Creatively Exploring Classroom Technology

One of three Northeastern professors featured in the video above, Dr. John de Banzie will be on hand to demonstrate his own adventures with creative classroom technology. Stop by the NSU booth, tune in, and learn how he and others at NSU are working to transcend today's teaching and learning environment.


Course content made available on the World Wide Web can be accessed by students at their convenience. Such content is engaging and interactive. Two novel types of content are reported, interactive practice problems and video podcasts. Practice problems are important for student learning as they promote exploration of lecture material and self-assessment of understanding of the lecture material. Interactive practice problems, featuring flexible scoring options and time-based assistance for students who are "stuck," were developed using JavaScript functions. Video podcasts provide tips for test-taking and problem-solving. Individual students vary widely in the time needed to assimilate such information.

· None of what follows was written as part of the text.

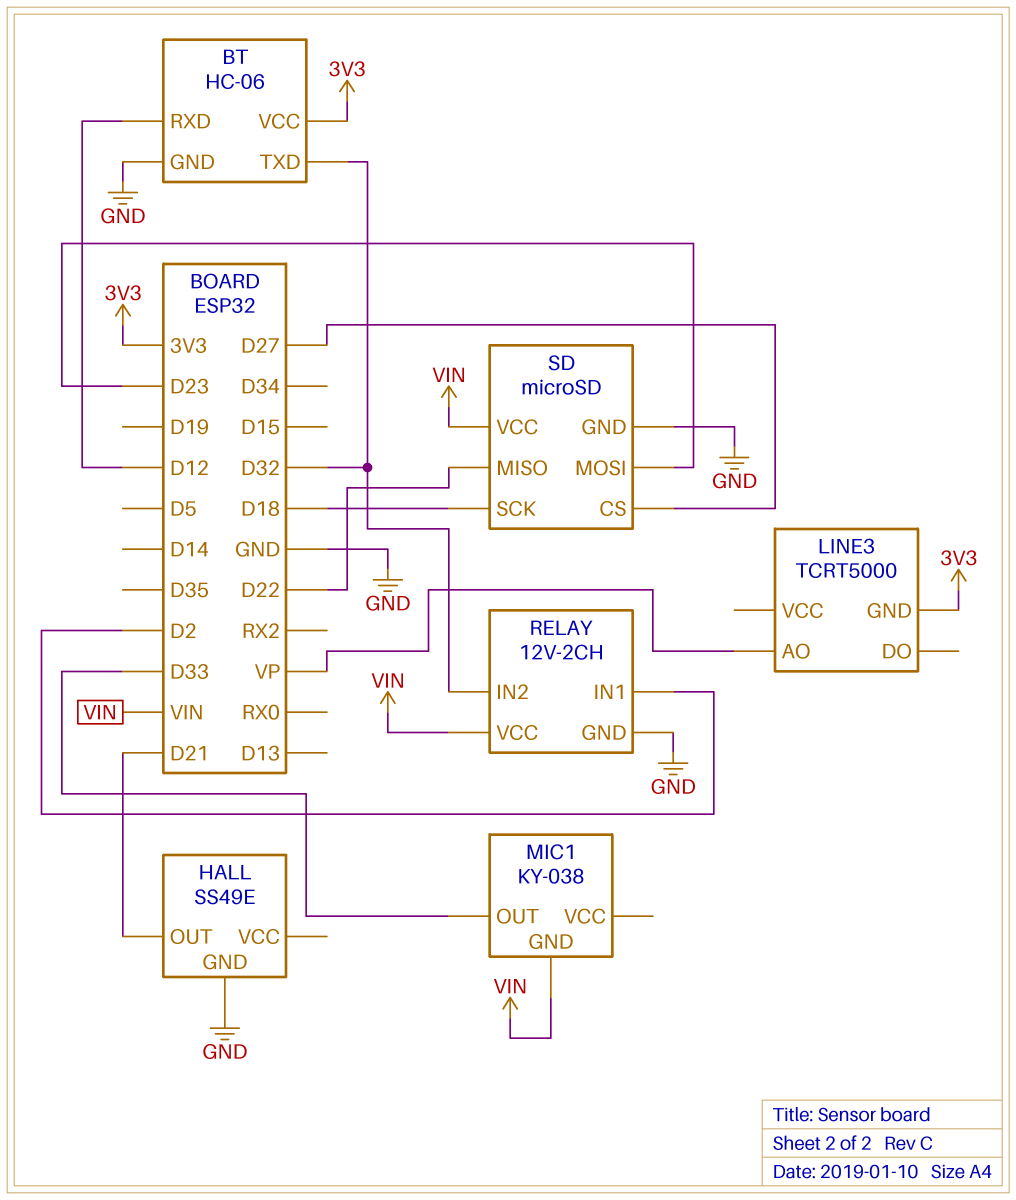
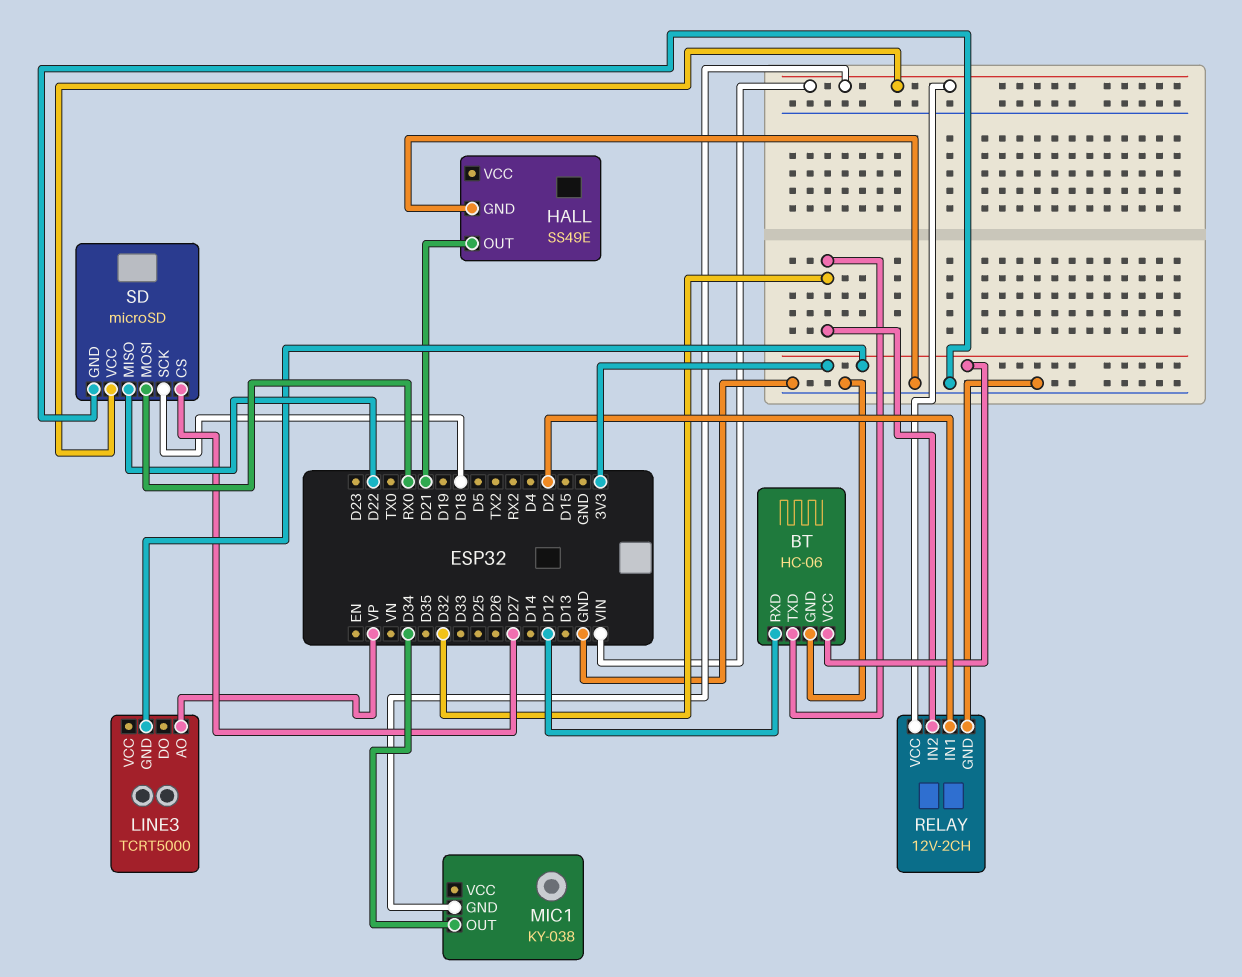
MIC1 pin OUT: D33 -> D34
SD pin MOSI: D23 -> RX0

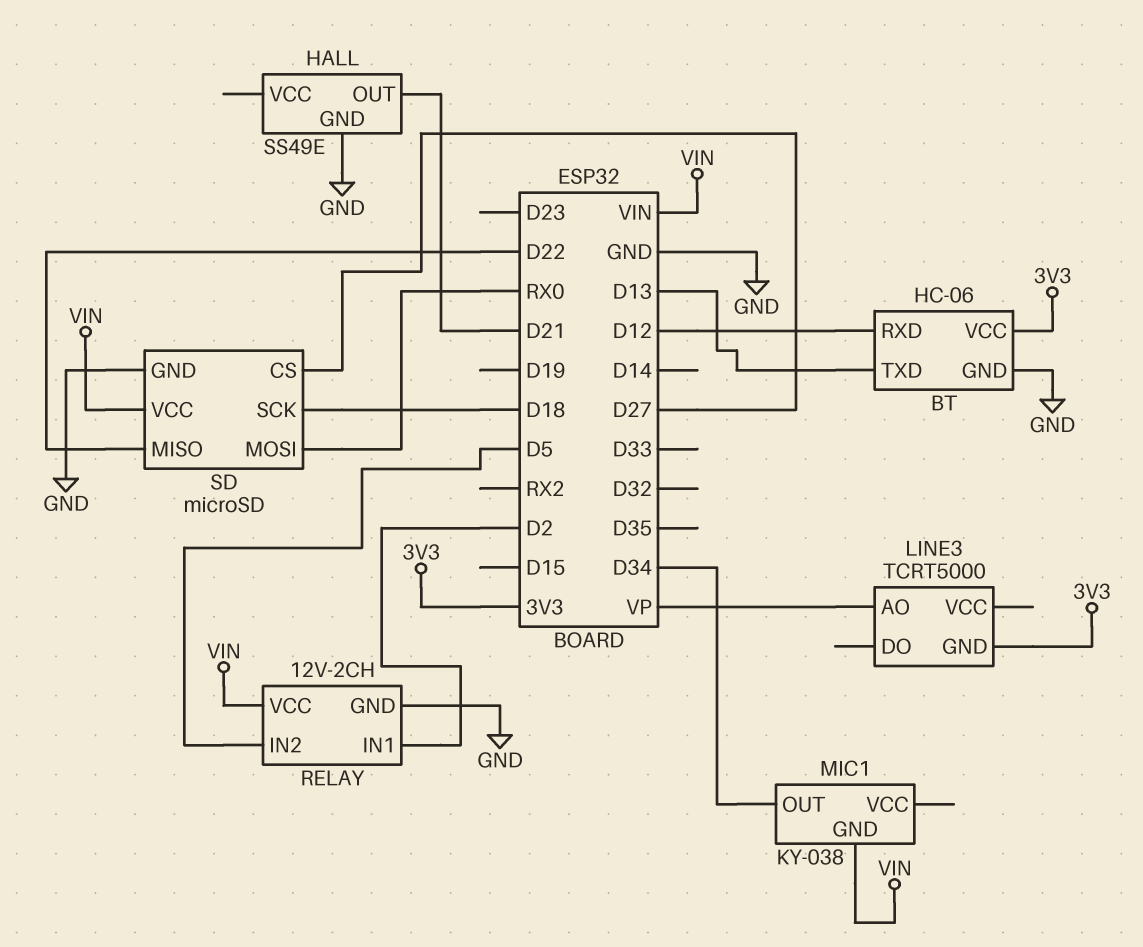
BT pin TXD: D32 -> D13
RELAY pin IN2: D32 -> D5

Video podcasts use humour to engage students and can be paused or repeated according to individual needs.

Dr. John de Banzie
Professor of Biology

Dr. John de Banzie received his bachelor's degree in molecular biology from the University of Glasgow and doctoral degree in molecular biology from the University of Edinburgh. He came to the United States in 1981 for a post-doctoral research position at Cornell University, intending to stay "for just a couple of years." Five years later, he was hired by Northeastern State University, where he serves as a professor and program chair for biology. Classes taught on a regular basis include biochemistry, cellular and molecular biology laboratory, developmental biology, genetics, and molecular biology. He has a long-standing interest in the use of computer technology to further student learning, particularly the use of novel web-delivered course enhancements. He is also active in promoting involvement of undergraduate students in scientific research, in part through his role as program coordinator for the Oklahoma-INBRE, a program funded by the National Institutes for Health.